The Apple September event may not be as important for developers as the WWDC back in June, but there is still plenty for folks to be getting on with, from updates to OS app development, gaming, and more.
First of all, developers are now invited to submit updated applications for iOS 13, arriving this time next week. A post on the Apple developer page noted that by April 2020, all new apps and app updates will need to be built with the iOS 13 SDK, as well as supporting the all-screen design of iPhone Xs Max or later.
The same can be said for Apple watchOS 6, the operating system which accompanies the newly-launched Apple Watch Series 5. The company touted various benefits of the new Watch, from an always-on retina display, to a built-in compass, current elevation, and international emergency calling.
The news alert was broadly similar, with Apple noting that by April the watchOS 6 SDK and supporting the Apple Watch Series 4 has to be the minimum for any new watchOS app and update submitted to the App Store.
Perhaps the most striking development this week has been on new gaming subscription service Apple Arcade.
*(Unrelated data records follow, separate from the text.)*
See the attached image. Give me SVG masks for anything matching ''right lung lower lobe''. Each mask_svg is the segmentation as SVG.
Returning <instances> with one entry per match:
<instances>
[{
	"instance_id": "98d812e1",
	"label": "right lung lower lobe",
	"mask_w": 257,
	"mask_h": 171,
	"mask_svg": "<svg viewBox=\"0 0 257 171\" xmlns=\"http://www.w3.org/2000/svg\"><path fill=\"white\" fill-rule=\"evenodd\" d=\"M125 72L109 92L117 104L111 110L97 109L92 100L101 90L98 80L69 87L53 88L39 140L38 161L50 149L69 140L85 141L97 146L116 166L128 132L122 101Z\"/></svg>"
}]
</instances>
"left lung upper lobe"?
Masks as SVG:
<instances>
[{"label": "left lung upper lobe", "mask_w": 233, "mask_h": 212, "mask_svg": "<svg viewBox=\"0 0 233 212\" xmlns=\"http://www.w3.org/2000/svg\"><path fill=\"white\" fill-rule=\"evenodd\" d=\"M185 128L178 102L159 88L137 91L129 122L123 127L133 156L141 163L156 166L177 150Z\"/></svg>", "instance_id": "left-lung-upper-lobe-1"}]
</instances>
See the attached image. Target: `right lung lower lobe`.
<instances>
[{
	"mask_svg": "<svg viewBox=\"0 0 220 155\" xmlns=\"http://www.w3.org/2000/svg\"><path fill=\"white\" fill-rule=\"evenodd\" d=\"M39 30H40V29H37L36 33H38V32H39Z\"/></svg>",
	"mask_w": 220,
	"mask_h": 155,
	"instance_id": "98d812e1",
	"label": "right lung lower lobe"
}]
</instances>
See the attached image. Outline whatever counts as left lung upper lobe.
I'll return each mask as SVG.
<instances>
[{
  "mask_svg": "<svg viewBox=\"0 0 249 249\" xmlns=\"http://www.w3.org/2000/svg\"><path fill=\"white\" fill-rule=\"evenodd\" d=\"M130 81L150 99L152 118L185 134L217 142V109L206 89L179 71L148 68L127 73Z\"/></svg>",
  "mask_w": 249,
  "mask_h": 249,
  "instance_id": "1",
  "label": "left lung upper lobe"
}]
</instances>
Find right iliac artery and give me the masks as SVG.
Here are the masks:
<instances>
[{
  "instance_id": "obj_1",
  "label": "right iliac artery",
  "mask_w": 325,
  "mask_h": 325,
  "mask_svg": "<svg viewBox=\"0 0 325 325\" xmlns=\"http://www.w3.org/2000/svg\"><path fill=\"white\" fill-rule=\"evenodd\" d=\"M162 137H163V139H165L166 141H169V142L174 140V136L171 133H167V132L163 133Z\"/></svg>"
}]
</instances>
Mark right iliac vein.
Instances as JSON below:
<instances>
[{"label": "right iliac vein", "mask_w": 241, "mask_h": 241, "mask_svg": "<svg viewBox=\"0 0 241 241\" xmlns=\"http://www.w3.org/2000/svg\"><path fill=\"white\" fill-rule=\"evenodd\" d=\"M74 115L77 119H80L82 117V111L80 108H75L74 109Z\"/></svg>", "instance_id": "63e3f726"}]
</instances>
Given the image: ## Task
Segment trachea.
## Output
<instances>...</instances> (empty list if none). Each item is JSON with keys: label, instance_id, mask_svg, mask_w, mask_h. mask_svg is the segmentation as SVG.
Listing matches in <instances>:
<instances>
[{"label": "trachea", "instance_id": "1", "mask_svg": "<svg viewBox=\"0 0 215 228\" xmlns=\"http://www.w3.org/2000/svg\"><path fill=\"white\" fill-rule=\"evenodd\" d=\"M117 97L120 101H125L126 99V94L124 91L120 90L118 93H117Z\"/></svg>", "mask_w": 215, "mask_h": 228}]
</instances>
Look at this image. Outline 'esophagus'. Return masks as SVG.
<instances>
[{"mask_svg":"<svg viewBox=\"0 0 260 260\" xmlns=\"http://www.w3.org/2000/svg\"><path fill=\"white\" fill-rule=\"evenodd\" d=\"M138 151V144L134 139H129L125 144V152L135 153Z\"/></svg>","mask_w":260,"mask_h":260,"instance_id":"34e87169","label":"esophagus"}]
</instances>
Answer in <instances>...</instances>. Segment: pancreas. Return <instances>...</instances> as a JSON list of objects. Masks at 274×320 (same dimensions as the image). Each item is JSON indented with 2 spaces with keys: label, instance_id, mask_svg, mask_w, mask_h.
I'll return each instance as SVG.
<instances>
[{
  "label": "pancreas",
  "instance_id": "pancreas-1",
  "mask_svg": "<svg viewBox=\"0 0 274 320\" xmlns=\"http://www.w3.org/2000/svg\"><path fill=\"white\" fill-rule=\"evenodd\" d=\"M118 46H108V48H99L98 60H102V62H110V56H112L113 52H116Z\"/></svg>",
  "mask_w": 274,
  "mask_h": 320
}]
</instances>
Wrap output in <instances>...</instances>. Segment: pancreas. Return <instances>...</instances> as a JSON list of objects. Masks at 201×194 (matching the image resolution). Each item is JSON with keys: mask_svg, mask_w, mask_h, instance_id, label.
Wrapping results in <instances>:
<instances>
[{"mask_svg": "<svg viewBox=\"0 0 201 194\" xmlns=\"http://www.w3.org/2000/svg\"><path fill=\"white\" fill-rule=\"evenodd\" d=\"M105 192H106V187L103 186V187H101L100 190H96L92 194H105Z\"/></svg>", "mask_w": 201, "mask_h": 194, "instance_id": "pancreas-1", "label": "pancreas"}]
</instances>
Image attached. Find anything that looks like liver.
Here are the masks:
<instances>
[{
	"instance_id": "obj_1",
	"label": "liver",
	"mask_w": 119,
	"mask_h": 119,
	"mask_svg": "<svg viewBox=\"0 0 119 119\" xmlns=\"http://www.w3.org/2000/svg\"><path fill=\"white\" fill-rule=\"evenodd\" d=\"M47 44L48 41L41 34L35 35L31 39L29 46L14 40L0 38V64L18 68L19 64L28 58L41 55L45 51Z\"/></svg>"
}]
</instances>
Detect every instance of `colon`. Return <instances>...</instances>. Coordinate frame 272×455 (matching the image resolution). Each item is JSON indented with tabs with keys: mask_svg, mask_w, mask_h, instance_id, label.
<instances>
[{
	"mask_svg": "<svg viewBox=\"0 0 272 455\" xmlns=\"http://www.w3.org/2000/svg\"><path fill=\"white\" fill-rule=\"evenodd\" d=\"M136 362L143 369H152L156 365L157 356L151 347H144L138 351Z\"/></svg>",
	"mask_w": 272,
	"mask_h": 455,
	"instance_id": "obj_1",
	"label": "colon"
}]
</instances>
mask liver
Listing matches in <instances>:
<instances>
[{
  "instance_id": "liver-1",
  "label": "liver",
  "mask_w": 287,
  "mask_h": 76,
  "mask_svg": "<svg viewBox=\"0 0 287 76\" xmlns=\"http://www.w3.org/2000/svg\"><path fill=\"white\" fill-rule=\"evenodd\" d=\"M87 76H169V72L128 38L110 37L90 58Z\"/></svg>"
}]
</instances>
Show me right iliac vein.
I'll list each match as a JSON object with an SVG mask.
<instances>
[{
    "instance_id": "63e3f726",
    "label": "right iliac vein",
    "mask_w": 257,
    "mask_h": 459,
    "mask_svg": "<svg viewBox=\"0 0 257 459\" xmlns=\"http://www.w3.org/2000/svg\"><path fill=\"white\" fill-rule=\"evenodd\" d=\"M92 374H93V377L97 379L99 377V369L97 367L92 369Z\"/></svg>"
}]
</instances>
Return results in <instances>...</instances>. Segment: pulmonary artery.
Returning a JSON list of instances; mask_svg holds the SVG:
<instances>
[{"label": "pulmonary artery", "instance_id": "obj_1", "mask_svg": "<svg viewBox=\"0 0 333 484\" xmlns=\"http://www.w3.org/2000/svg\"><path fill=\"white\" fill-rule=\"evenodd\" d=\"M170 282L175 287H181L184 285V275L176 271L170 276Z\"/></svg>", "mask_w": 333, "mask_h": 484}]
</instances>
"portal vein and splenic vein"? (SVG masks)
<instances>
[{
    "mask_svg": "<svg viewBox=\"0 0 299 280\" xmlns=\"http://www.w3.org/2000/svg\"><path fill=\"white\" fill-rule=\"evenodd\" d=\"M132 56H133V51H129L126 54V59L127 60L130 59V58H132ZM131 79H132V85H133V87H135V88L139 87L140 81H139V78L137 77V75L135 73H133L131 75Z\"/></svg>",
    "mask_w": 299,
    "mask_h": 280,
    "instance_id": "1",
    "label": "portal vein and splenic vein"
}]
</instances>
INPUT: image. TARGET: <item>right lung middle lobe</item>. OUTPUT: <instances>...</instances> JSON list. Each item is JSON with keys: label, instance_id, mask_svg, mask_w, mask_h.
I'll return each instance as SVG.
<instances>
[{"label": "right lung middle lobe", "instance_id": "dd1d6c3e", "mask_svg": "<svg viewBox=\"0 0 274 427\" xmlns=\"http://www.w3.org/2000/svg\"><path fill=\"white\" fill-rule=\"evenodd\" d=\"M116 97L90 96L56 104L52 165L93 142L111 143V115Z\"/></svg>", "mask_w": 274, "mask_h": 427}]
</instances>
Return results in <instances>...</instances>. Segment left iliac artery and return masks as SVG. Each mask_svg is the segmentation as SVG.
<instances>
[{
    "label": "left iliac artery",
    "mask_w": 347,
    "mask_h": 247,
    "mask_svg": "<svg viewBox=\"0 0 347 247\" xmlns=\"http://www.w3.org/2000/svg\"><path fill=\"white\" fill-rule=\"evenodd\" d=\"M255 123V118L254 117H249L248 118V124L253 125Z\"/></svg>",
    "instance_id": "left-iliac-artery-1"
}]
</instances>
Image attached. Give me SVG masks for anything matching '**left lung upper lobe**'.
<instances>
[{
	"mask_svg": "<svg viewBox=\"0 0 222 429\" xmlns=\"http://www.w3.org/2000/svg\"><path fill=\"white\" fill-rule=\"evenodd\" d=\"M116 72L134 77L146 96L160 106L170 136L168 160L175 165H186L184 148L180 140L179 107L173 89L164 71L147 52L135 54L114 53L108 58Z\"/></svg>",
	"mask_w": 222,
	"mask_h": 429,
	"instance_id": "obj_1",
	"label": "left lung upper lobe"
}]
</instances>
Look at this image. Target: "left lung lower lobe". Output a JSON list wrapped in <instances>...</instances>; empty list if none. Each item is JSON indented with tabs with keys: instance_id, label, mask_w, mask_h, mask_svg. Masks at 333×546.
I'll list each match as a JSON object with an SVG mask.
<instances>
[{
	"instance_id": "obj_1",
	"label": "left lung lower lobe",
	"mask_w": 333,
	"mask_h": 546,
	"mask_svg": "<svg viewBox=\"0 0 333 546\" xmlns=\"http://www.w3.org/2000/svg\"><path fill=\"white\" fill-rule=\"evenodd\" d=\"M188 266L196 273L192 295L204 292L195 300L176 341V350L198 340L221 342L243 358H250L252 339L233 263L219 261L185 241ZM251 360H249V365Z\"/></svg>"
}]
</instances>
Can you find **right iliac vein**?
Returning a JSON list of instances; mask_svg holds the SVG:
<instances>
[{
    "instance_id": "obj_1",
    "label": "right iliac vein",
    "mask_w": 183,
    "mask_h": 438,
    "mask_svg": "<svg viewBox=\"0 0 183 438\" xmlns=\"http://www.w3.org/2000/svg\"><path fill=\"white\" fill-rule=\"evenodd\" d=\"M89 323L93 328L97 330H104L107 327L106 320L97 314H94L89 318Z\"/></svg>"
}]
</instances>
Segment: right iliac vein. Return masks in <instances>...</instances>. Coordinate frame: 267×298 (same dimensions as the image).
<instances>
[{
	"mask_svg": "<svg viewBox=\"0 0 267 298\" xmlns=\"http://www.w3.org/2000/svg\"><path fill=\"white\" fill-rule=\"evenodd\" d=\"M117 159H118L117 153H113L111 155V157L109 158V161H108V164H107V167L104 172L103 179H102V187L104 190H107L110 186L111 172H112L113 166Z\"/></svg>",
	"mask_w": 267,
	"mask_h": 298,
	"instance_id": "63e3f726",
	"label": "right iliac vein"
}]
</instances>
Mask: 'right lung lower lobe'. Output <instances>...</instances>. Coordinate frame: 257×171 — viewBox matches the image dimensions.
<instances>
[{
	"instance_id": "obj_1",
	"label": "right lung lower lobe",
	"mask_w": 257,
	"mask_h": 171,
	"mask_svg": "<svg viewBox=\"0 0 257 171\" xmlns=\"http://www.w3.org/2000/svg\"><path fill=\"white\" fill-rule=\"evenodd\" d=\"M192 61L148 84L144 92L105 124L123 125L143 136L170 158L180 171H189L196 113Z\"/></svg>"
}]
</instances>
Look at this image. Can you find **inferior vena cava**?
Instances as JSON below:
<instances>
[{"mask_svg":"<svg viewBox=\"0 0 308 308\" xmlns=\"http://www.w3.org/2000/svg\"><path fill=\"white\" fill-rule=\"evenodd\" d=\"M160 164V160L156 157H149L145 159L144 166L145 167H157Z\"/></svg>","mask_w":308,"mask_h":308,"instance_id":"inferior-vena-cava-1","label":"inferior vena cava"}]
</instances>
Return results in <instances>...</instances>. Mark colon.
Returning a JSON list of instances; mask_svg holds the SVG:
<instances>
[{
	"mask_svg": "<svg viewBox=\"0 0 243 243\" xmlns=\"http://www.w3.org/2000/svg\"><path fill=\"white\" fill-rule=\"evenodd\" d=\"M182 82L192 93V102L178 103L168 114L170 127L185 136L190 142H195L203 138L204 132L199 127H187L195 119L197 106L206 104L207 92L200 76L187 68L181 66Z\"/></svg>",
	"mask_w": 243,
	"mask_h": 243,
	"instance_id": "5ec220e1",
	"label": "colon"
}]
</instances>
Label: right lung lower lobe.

The service will be available next week in more than 150 countries – and according to AppleInsider, the number of development teams has almost tripled.
The report takes as its evidence slides from the initial announcement of Apple Arcade, in March, and earlier this week, where 92 developer logos could be counted. “Apple Arcade is the world’s first game subscription service that enables such a wide breadth of new titles to be played across mobile, desktop and TV,” Apple promises.
Elsewhere, Apple has put together new App Store review guidelines for Sign in with Apple, the sign-in process which utilises Apple IDs. As of September 12, new apps submitted to the store have to follow the guidelines, while existing apps and app updates must follow suit by April.
Not all apps have to utilise Sign in with Apple. As 9to5 Mac noted, there had been developer pushback with regard to previous rollouts. As the guidelines state, the sign-in protocol is not required if an app uses a government or industry-backed citizen ID system, has an existing education or enterprise account which can be used – or exclusively uses the company’s own account setup – or is a client for a specific third-party service.
According to figures from recruiter Dice issued earlier this month, iOS developer jobs saw something of a decline – yet this does not quite tell the whole story. As Nate Swanner, editor at Dice, noted, there was a marked drop between the first and last quarters of 2018 in terms of job postings. Dice had seen a similar trend with Apple programming language Swift.
Swanner explained: “Swift as a skill outpaces the iOS developer job roughly 2:1. This tells us the ‘iOS Developer’ simply has a controlling stake in Swift, but does not dictate it. As the language grows more useful for server-side functionality and the web, expect iOS to take an increasingly smaller role in Swift’s energy. Not because those jobs are vanishing, but because Swift will simply get stronger.”